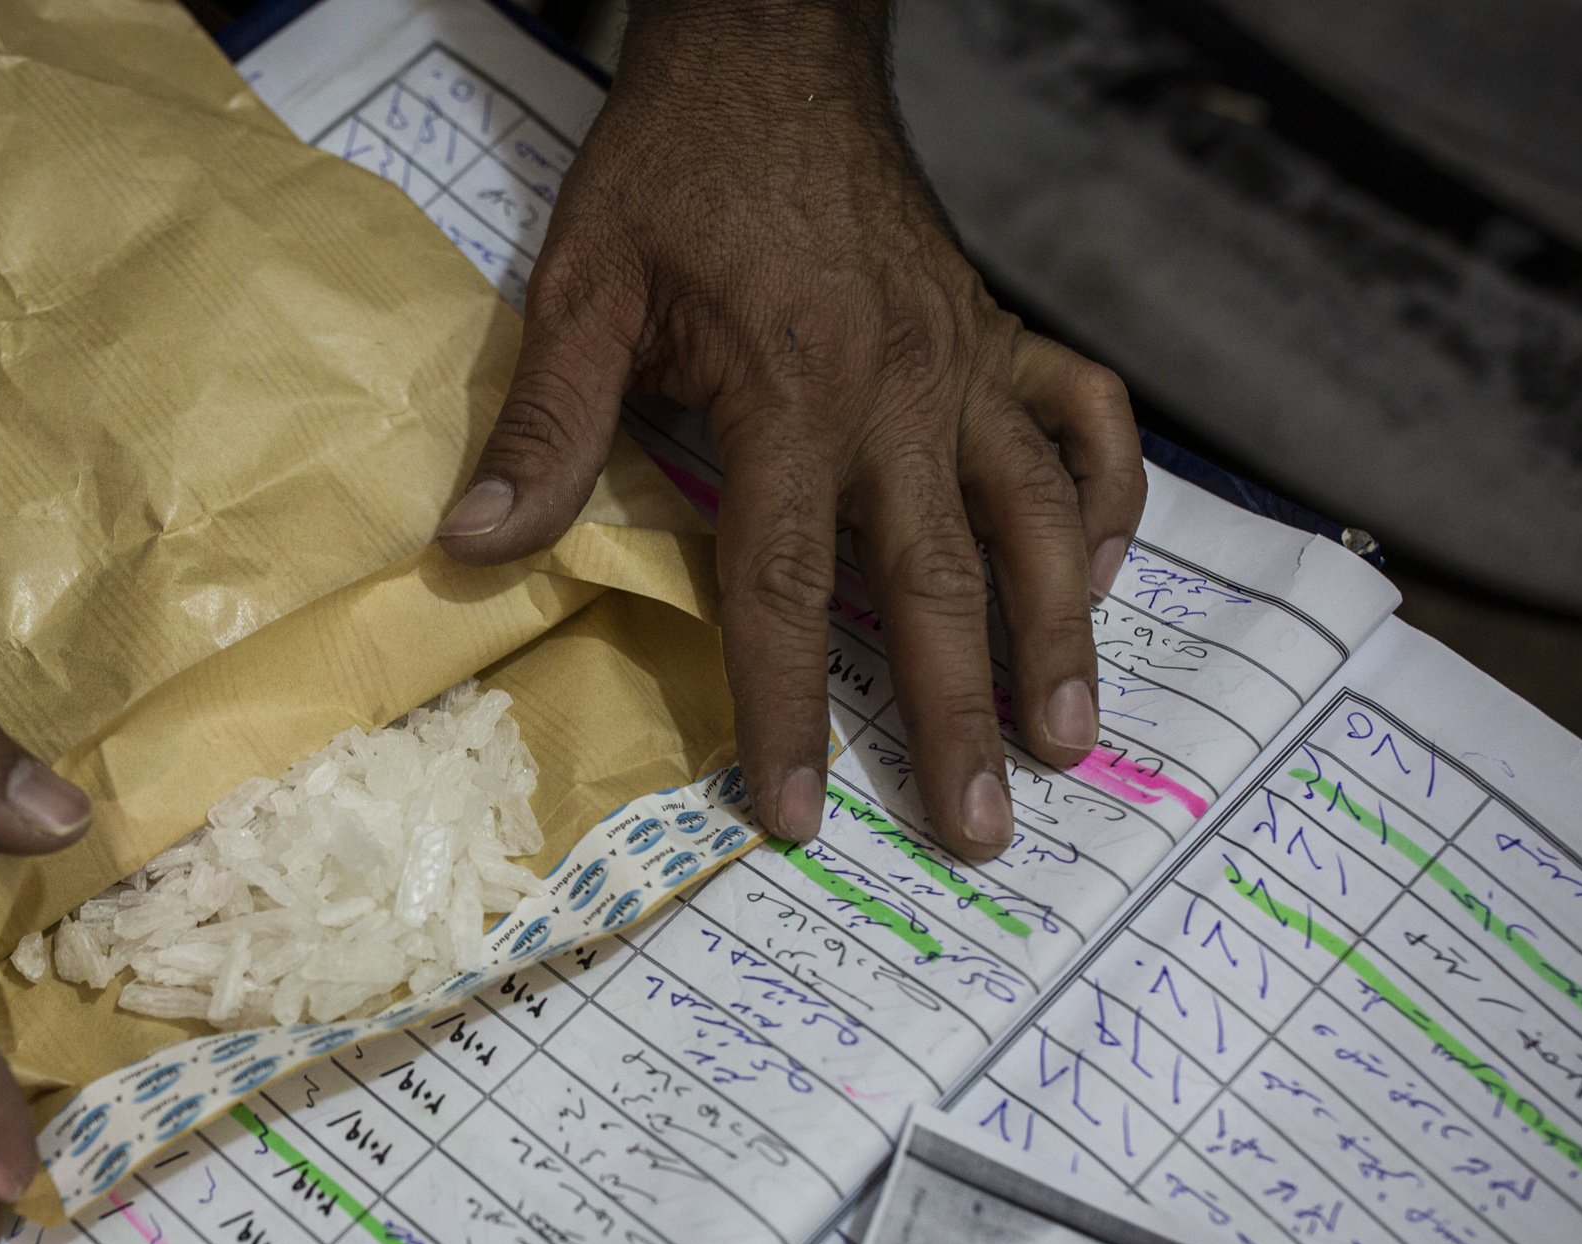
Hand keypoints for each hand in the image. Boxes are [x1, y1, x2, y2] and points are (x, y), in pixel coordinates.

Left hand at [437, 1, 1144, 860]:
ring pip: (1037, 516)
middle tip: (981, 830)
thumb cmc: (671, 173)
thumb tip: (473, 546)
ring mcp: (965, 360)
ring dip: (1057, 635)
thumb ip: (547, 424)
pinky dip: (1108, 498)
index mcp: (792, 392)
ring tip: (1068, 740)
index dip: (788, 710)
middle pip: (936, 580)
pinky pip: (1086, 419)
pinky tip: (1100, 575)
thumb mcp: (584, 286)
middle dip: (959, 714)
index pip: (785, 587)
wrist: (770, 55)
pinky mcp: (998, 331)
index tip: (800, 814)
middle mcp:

* _What you are asked to do_: Omit the pictures. Output every record above word for word.

* _Output for this task_:
Hand keypoints for each hand in the image. Boxes are [x1, y1, x2, y2] and points are (x, y), in pixel coordinates.

Left hand at [437, 1, 1144, 860]:
ring pip: (1037, 516)
middle tip: (981, 830)
thumb cmc: (671, 173)
thumb tip: (473, 546)
ring mcp: (965, 360)
ring dip: (1057, 635)
thumb ip: (547, 424)
pinky dip: (1108, 498)
index mcp: (792, 392)
ring tip: (1068, 740)
index dip: (788, 710)
middle pip: (936, 580)
pinky pip: (1086, 419)
pinky tip: (1100, 575)
thumb mcp: (584, 286)
middle dip: (959, 714)
index pip: (785, 587)
wrist: (770, 55)
pinky mcp: (998, 331)
index tip: (800, 814)
middle mcp:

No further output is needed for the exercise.